The boy looked doubtful. “Perhaps.” He half bowed and turned away to return to his post.
But Iain lingered where he was, in the shadowy passageway. The vague idea forming in the back of his mind took a clearer shape. Hope. Action.
Perhaps tonight, tomorrow, I can move.
Soon, Kimura Hiso.
THIRTEEN
DEEPSIDER HABITAT
HESTIA
Linnea emerged from the narrow docking tube leading from Esayeh’s little jumpship and looked around in awe. The docking bay formed a ring around the equator of the cylindrical habitat, and across from the docking tubes, wide windows overlooked the interior of the huge space inside. She hung back, nervous at the sheer
distance
visible through the window. She’d never seen so large a volume enclosed and under pressure in zero gee. And this place was to be her home for—how long, Pilang did not seem to know. “There’s work for you there” was all she would say.

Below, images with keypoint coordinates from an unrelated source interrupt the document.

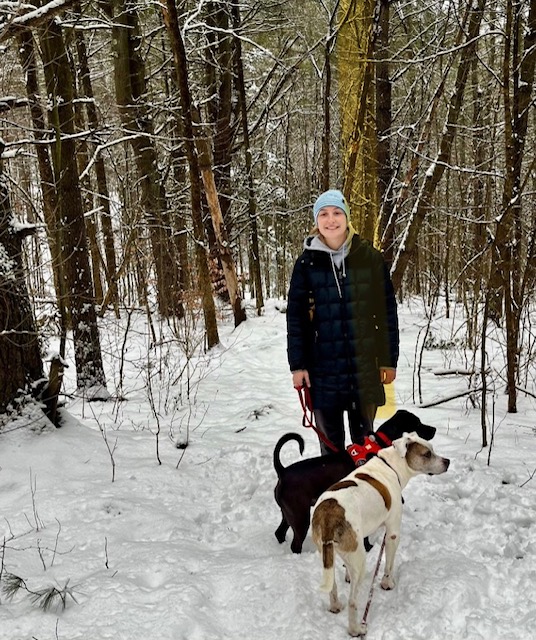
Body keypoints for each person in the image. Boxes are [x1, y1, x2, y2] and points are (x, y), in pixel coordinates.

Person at [287, 189, 399, 455]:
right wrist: (298, 366)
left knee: (367, 446)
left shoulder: (369, 258)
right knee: (332, 448)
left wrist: (388, 359)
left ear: (347, 217)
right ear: (317, 221)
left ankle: (368, 494)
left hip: (364, 367)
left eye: (337, 213)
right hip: (322, 371)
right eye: (323, 214)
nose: (331, 220)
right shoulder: (306, 264)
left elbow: (386, 314)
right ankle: (335, 495)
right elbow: (296, 319)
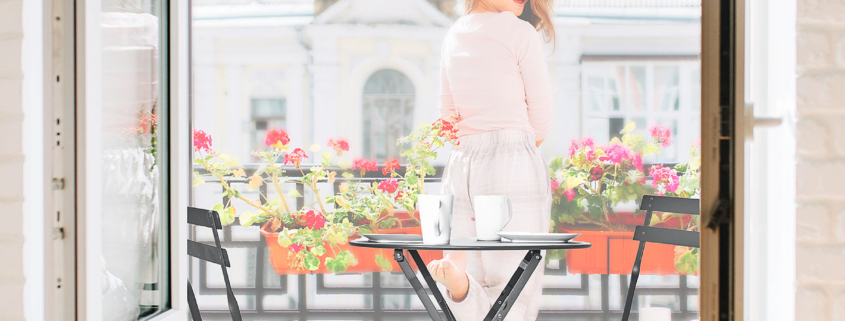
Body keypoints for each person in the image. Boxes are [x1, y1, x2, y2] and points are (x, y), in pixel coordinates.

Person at [424, 0, 556, 320]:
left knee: (471, 269)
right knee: (514, 285)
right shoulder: (520, 32)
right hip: (512, 161)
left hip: (461, 167)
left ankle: (461, 287)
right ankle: (462, 284)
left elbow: (447, 118)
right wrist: (514, 150)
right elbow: (541, 117)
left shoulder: (454, 34)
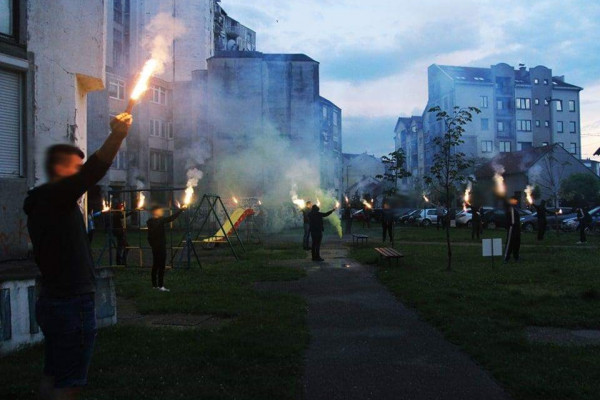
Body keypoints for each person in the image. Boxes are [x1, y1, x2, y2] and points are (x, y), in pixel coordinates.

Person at [23, 113, 132, 400]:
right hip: (70, 303)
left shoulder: (45, 201)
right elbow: (94, 170)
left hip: (55, 299)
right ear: (61, 169)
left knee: (55, 371)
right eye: (76, 167)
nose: (81, 172)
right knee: (69, 381)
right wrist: (118, 134)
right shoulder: (54, 197)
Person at [147, 205, 184, 291]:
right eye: (159, 210)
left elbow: (171, 218)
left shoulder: (155, 220)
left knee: (158, 265)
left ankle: (157, 285)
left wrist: (180, 211)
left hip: (158, 246)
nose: (161, 211)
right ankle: (158, 286)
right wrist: (180, 210)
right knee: (158, 265)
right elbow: (170, 218)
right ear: (155, 212)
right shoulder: (155, 221)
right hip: (158, 246)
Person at [111, 201, 133, 265]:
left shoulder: (116, 214)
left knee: (121, 247)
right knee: (124, 247)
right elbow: (122, 216)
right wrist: (131, 212)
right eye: (121, 207)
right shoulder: (116, 215)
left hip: (120, 233)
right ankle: (121, 261)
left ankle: (120, 261)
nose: (122, 208)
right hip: (119, 233)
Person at [504, 197, 521, 263]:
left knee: (517, 243)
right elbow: (508, 220)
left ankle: (516, 257)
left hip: (517, 229)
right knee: (510, 243)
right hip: (512, 228)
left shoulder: (515, 209)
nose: (516, 201)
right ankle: (506, 257)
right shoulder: (510, 209)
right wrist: (510, 225)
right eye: (515, 200)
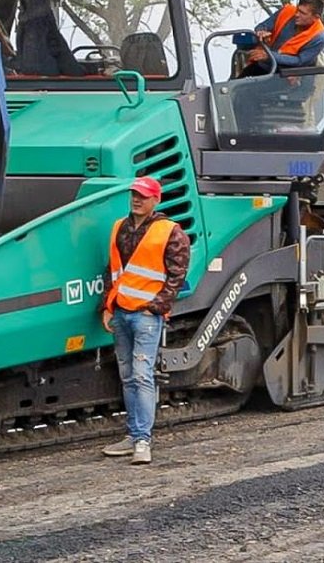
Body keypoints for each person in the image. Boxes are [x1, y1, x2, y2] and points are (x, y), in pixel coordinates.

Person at [99, 176, 190, 465]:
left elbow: (177, 275)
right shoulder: (119, 228)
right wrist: (108, 305)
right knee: (128, 377)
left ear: (156, 200)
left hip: (146, 316)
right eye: (134, 194)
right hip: (122, 313)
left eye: (143, 195)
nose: (137, 199)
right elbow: (112, 270)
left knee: (141, 375)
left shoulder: (170, 231)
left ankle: (142, 441)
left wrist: (156, 307)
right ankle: (133, 435)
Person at [237, 0, 324, 76]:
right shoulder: (287, 11)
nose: (296, 14)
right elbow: (262, 26)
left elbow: (300, 61)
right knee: (237, 87)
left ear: (316, 17)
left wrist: (270, 56)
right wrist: (261, 32)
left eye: (302, 13)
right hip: (265, 65)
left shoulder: (320, 36)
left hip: (290, 75)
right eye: (297, 10)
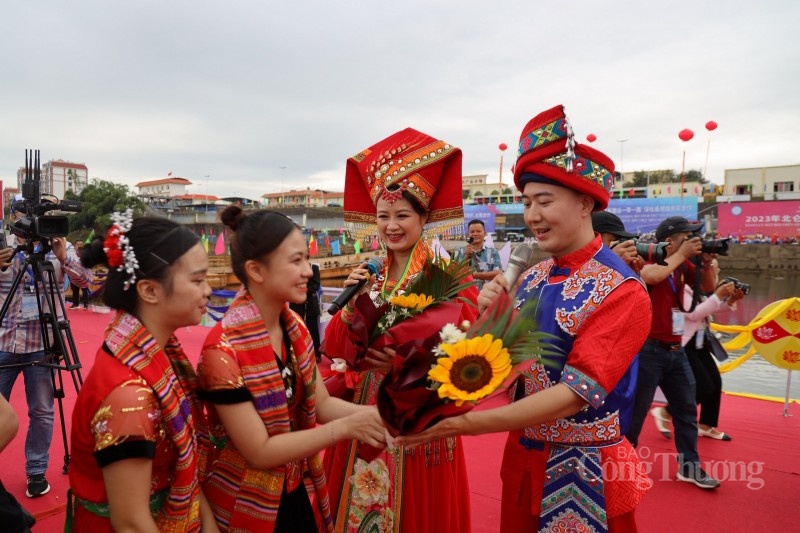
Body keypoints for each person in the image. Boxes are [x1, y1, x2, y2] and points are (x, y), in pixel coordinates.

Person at [397, 105, 652, 532]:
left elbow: (575, 394)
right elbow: (496, 366)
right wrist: (484, 321)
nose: (532, 215)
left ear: (586, 202)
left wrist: (463, 424)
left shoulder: (623, 290)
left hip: (587, 467)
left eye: (544, 201)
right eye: (527, 202)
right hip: (524, 458)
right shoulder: (531, 276)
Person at [323, 128, 479, 532]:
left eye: (402, 215)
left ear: (424, 218)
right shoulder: (369, 274)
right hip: (363, 410)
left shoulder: (447, 275)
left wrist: (407, 359)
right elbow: (335, 349)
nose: (391, 226)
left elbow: (468, 348)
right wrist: (349, 306)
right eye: (383, 216)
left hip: (418, 414)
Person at [197, 206, 386, 532]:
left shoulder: (293, 329)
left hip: (293, 484)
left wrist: (378, 415)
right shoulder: (222, 352)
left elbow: (322, 404)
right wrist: (345, 428)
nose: (308, 272)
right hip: (245, 498)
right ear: (256, 270)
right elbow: (259, 451)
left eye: (304, 259)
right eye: (295, 261)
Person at [68, 212, 218, 532]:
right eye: (197, 280)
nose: (209, 290)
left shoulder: (153, 355)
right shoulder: (129, 397)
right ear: (149, 291)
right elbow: (132, 523)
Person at [0, 200, 93, 498]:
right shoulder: (4, 246)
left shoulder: (58, 247)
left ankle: (36, 471)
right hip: (4, 340)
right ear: (14, 218)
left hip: (41, 344)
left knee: (42, 410)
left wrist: (64, 258)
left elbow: (85, 280)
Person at [625, 215, 722, 490]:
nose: (693, 240)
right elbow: (653, 276)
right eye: (687, 236)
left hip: (676, 349)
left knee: (686, 411)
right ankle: (624, 465)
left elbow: (709, 287)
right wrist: (682, 254)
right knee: (637, 412)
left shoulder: (684, 264)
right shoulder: (648, 261)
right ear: (670, 240)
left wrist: (707, 260)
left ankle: (689, 468)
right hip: (648, 350)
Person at [651, 259, 744, 441]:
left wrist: (731, 299)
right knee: (703, 386)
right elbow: (693, 313)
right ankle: (666, 411)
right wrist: (717, 295)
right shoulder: (684, 288)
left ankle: (706, 425)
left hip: (700, 342)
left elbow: (710, 310)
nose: (715, 274)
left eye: (715, 270)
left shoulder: (701, 291)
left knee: (715, 382)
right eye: (712, 270)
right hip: (685, 343)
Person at [453, 219, 503, 289]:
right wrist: (466, 256)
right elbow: (457, 274)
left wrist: (474, 275)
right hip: (466, 295)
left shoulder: (493, 252)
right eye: (472, 232)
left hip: (486, 295)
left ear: (485, 233)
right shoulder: (460, 251)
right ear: (468, 234)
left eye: (478, 231)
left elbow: (498, 273)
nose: (475, 234)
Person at [289, 262, 322, 357]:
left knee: (313, 330)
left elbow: (316, 285)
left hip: (310, 303)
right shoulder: (292, 269)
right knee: (297, 330)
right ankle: (300, 355)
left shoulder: (313, 267)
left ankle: (317, 354)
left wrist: (302, 289)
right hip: (296, 303)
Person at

A small figure shot out of the tube past Linnea, soared across the docking bay, and swung to a stop at one edge of the window. “Eh, Lin, come and look at this!”
“Mick,” Hana said reprovingly as she floated out of the tube, “city manners. Don’t bump people.” Pilang followed her, laughing.

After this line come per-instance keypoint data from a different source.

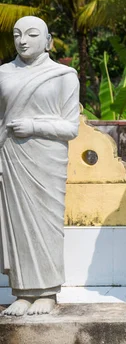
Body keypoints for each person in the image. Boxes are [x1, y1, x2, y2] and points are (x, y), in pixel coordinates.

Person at [0, 16, 79, 316]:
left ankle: (47, 292)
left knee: (46, 226)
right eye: (17, 34)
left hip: (47, 160)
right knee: (17, 226)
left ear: (47, 40)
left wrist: (33, 125)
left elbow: (71, 127)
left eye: (32, 34)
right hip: (12, 158)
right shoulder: (3, 73)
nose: (23, 40)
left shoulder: (63, 75)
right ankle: (21, 291)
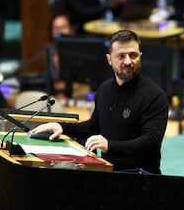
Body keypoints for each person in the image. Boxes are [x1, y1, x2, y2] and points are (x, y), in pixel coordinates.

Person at [31, 30, 169, 174]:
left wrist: (110, 146)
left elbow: (150, 142)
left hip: (142, 175)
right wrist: (62, 127)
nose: (128, 61)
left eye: (133, 55)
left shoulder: (155, 95)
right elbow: (94, 125)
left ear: (140, 56)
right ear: (109, 59)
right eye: (121, 56)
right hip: (108, 171)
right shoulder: (104, 90)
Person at [44, 13, 75, 93]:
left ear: (71, 29)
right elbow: (53, 80)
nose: (59, 32)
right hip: (57, 93)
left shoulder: (80, 50)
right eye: (56, 28)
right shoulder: (49, 49)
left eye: (63, 27)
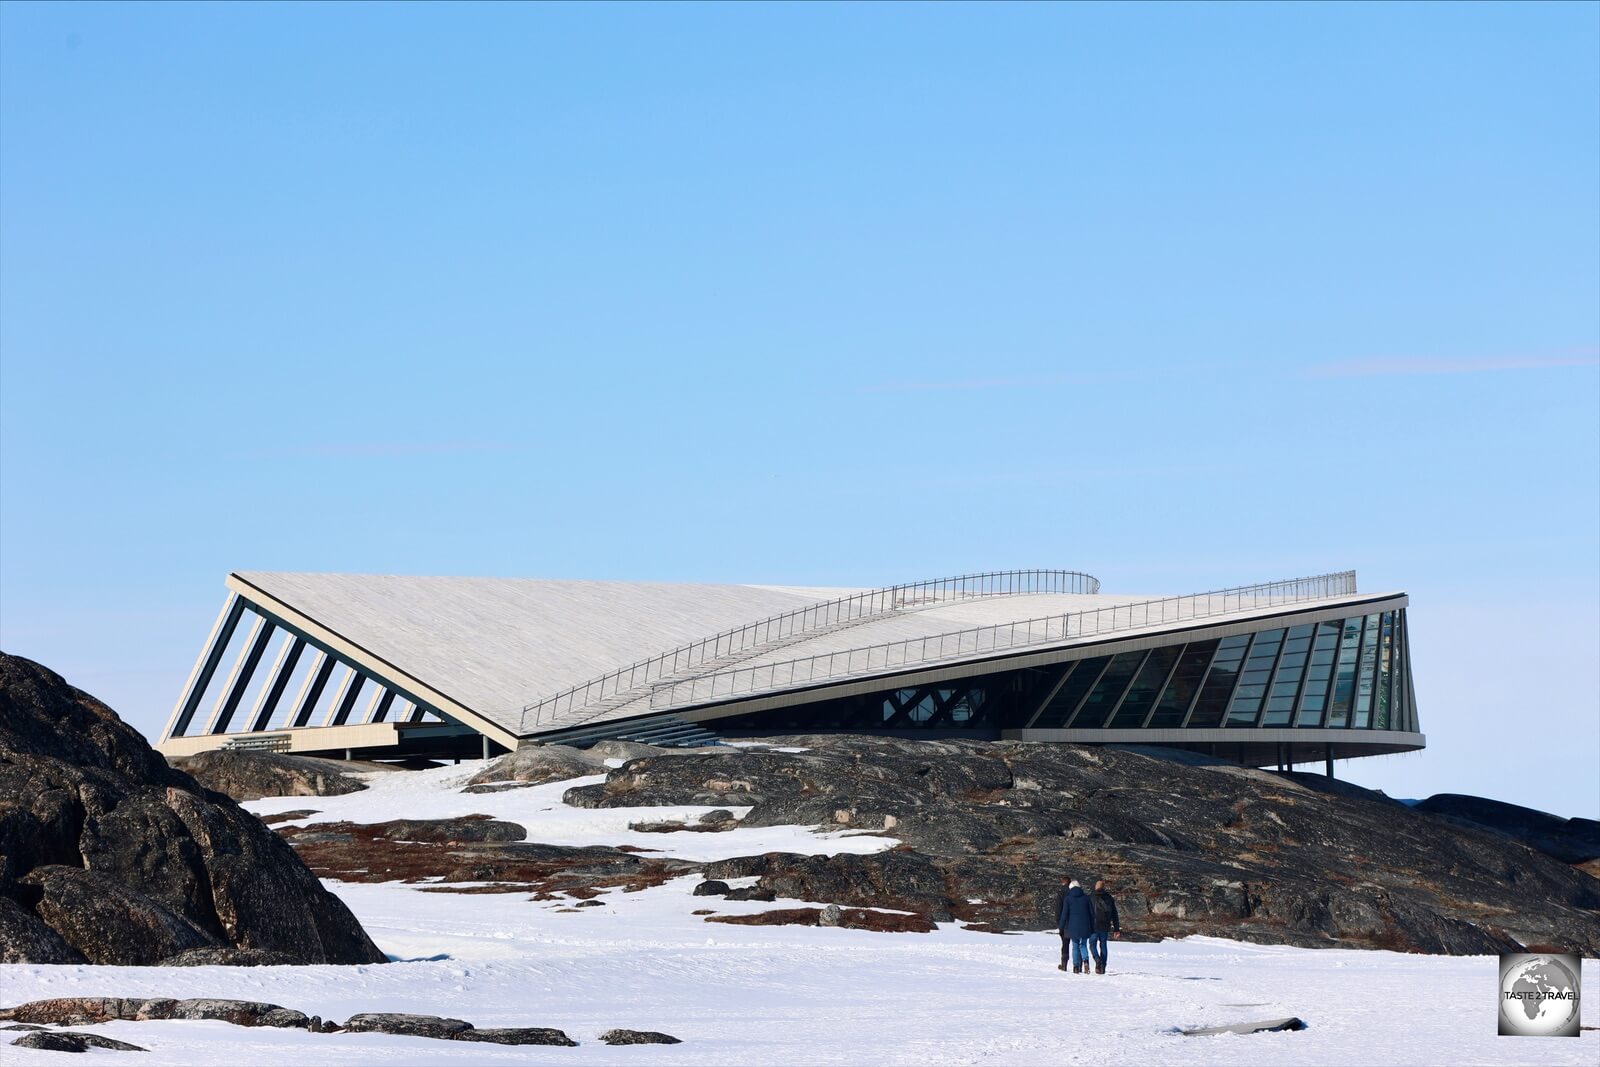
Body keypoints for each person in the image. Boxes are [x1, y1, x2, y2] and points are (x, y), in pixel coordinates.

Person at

The girl stuck out her tongue at Hana and turned back to the glass. “Don’t need to tell me all that,” she said. “I was born here in
Hestia
, you know. My mother worked in the power plant, don’t know if she’s still here—”
Linnea launched herself carefully past Hana and Pilang and took a place beside Mick in front of the thick glass, anchoring herself with one hand to another of the handholds that ringed the window. She breathed carefully, trying to keep her perceptions under control. If she let herself think of the view in just the wrong way, it would flick to a different orientation, becoming a pit below her. . . . She pushed the thought away and gripped more tightly. “How big is that space?” Linnea asked. “I can’t tell. I can’t even really
see
it, with the trees and the haze, and the light so bright.”